Всё здесь, в этой просторной, светлой учительской с массивными книжными шкафами, сквозь стекла которых виднелись тома сочинений Ленина и Сталина, корешки энциклопедий, стройные ряды аккуратно расставленных учебников, было не похоже на полуподвальную комнату клуба, где несколько дней назад выступал Кузнецов. Но, едва успев оглядеться, он с удивлением отметил поразительное сходство этого педсовета с недавним собранием. Дело было не в помещении, не в обстановке, а в людях. Здесь, в учительской, Алексей увидел почти тех же людей, что были и в клубе. Разве только было их тут поменьше числом.
Алексей отыскал глазами Лену Орешникову. Она стояла у открытого окна и внимательно слушала выступавшего сейчас Зорова.
А вот и мать Алексея, и рядом с ней, как всегда строгая и прямая, Евгения Викторовна, и знакомые Алексею учителя. Но что это?.. В углу, втиснувшись в одно кресло, чинно сидели старик Орешников и домоуправ Князев.
"А они-то зачем здесь?" - с удивлением подумал Кузнецов, пробираясь к окну, где сидела Лена.
- Что же вы опоздали? - шепотом спросила девушка. Она пододвинулась, освобождая Алексею место рядом с собой.

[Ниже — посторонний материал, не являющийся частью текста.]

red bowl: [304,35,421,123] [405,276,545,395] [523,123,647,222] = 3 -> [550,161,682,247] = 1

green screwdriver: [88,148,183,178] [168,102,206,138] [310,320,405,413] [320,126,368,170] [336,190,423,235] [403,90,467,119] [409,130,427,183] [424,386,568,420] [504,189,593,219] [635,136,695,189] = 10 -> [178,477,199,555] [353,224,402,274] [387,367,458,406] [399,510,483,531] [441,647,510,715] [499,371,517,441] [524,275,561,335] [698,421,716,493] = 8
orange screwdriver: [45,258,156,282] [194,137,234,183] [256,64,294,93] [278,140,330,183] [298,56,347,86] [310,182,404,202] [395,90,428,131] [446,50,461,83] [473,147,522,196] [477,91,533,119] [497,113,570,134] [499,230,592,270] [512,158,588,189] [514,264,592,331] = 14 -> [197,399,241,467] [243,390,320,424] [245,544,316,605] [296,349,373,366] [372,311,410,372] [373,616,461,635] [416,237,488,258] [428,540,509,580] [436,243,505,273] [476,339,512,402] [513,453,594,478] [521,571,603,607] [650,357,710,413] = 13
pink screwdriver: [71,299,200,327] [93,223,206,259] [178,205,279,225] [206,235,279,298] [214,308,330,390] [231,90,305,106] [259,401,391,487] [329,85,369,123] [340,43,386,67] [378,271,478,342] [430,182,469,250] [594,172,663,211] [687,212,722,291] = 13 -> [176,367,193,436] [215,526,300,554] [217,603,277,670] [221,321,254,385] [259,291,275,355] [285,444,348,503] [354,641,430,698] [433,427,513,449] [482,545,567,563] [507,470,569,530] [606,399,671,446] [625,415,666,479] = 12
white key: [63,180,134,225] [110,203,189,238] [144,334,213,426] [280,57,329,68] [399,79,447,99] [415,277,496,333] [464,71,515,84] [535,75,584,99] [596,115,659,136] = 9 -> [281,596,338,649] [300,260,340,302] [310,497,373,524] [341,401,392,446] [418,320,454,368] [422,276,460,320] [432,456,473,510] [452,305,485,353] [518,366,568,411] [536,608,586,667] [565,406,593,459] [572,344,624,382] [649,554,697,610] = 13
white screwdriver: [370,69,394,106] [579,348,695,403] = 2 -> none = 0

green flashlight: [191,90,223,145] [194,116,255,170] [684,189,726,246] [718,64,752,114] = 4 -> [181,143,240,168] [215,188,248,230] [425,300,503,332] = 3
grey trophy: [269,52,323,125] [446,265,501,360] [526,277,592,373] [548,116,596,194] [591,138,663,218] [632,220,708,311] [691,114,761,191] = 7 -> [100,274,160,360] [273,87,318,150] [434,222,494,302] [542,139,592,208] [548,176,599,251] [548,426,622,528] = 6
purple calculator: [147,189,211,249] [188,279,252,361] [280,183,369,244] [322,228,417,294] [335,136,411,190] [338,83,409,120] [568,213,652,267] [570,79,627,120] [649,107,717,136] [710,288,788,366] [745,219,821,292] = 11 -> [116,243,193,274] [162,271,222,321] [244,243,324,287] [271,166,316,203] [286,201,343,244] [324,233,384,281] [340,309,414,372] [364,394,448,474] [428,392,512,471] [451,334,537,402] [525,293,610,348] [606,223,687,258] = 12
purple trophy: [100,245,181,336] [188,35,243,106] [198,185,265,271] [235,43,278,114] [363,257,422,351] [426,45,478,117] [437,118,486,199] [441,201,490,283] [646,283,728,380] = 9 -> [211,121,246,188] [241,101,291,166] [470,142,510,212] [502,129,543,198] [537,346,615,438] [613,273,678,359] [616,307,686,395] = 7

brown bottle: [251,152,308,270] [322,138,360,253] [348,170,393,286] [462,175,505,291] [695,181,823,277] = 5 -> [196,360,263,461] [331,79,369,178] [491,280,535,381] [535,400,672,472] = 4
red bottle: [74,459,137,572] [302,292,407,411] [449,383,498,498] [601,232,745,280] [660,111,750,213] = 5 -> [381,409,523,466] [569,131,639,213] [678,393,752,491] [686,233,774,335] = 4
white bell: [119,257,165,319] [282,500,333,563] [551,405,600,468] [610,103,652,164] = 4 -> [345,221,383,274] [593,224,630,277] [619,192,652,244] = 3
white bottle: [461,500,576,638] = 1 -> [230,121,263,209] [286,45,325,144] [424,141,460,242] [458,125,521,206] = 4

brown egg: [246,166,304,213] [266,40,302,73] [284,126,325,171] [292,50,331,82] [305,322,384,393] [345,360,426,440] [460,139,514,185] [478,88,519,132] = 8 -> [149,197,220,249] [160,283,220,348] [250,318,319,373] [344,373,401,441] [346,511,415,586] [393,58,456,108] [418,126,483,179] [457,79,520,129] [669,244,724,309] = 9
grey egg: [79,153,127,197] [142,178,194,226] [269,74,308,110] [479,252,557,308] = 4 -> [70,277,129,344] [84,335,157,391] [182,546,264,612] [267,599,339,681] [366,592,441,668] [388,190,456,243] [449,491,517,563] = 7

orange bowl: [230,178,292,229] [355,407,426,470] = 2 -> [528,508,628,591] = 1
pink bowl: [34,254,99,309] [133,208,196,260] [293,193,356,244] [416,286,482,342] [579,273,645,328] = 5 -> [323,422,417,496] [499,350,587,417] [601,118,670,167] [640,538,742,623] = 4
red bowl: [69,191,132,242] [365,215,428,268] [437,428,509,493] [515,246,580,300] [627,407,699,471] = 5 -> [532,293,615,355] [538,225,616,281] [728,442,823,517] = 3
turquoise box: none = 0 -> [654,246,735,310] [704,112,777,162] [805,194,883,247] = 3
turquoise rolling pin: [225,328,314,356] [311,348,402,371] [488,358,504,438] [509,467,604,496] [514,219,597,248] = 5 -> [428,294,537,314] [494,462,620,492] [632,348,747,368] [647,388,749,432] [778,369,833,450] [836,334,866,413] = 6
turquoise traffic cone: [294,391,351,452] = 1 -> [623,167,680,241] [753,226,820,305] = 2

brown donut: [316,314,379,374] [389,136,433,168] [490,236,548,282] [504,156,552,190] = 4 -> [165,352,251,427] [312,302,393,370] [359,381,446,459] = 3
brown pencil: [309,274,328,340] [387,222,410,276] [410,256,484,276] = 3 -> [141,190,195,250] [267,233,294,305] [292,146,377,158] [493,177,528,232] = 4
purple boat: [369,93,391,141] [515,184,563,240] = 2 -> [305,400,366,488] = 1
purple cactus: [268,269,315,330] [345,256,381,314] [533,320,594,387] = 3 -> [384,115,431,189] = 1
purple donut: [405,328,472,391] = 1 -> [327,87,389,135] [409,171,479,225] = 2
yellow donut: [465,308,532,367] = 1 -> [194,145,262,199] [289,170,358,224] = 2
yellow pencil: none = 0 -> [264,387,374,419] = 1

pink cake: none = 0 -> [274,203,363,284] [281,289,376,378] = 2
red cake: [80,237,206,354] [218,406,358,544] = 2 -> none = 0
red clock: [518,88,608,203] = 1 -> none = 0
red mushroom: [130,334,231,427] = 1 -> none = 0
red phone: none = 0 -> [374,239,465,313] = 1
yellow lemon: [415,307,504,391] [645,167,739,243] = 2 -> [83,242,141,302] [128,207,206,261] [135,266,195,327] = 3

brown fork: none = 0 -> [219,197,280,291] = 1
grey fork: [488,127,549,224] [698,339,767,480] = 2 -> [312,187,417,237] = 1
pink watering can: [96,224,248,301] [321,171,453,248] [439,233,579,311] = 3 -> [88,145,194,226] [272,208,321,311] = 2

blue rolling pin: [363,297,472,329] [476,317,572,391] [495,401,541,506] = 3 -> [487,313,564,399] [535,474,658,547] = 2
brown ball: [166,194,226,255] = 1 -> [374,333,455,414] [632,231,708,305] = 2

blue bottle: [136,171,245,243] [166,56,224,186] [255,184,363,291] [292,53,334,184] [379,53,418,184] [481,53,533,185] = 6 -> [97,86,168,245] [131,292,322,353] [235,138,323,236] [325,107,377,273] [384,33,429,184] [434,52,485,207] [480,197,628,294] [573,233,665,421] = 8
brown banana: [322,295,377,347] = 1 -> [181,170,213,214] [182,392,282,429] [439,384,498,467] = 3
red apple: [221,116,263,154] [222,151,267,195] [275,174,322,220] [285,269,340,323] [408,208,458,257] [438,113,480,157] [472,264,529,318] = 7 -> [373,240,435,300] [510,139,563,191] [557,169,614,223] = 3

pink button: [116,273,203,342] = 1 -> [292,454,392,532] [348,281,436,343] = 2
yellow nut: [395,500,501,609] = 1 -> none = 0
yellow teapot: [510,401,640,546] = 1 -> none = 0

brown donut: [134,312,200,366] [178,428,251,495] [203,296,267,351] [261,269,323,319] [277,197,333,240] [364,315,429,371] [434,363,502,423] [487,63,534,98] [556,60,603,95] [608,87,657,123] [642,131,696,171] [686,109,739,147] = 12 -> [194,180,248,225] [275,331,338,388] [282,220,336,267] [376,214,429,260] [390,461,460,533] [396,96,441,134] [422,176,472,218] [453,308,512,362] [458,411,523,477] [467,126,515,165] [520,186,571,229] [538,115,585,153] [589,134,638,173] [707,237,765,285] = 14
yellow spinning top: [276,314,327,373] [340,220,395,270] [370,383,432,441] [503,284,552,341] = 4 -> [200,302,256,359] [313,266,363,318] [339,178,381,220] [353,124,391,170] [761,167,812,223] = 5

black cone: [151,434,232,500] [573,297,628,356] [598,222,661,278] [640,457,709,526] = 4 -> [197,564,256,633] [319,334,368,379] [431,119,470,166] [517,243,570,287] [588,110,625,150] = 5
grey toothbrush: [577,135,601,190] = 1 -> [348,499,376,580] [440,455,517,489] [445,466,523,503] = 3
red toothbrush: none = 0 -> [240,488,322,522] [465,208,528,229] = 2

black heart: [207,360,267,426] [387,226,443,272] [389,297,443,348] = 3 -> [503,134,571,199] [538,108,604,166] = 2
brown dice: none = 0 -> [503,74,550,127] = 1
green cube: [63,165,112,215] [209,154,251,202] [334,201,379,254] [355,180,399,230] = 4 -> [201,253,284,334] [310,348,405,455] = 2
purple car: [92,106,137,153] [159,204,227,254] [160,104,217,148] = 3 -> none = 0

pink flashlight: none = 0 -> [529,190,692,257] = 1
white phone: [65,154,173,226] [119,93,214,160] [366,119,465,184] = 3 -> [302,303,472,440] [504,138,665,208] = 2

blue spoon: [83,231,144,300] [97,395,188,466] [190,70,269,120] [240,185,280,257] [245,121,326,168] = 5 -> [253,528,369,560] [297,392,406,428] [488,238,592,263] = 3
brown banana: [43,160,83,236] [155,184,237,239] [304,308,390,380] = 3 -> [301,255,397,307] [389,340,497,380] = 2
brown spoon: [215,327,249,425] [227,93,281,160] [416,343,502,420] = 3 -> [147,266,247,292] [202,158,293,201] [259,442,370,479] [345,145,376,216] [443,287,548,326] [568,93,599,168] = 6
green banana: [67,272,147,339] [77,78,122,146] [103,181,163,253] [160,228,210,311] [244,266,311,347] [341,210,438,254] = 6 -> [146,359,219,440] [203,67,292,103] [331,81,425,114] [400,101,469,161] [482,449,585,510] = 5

- Задержался по пути, - так же шепотом сказал Алексей, прислушиваясь к словам Зорова.
Директор школы Валентин Александрович Зоров, по привычке то снимая, то надевая очки, отчего его лицо удивительным образом все время менялось, делаясь то строгим и суховатым, то мягким и даже растерянным, заканчивал свое выступление.
- Таковы итоги, товарищи, летних каникул, - негромко, но по-учительски отчетливо говорил он. - Есть у нас и достижения. Они видны прежде всего в результатах, какие принесли нам переэкзаменовки. Почти все ребята, получившие задания на лето, серьезно подготовились, и мы можем перевести их в следующие классы. Да, это, неоспоримо, наши плюсы в летней работе. Но есть и серьезные минусы. Серьезные потери. - Зоров надел только что снятые очки и обернулся к Лене: - Следует признать, товарищ Орешникова, что потери эти велики.
- И первая из них - Николай Быстров, - сказала Лена. - То, что мы упустили его из виду, что предоставили мальчика на все летние месяцы самому себе…
- Да и только ли его? - огорченно заметил Зоров. - Нет, не только. Выходит, надо, товарищи, шире ставить вопрос, когда говорим мы о наших упущениях. Главное из них - это небрежение… да, да, именно небрежение, и мое и ваше, товарищи педагоги… пионерской работой среди оставшихся в городе на лето ребят. Консультация отстающих, ремонт школы, повышение нашей с вами квалификации, планы, расписания - все это мы учли, включили в круг наших обязанностей, выполнили. А вот пионерскую-то работу доверили случайному в этом деле человеку, некоей Костюковой, которую и близко-то нельзя было подпускать к ребятам.
- Но нельзя же забывать о семье, Валентин Александрович… - сказала Евгения Викторовна.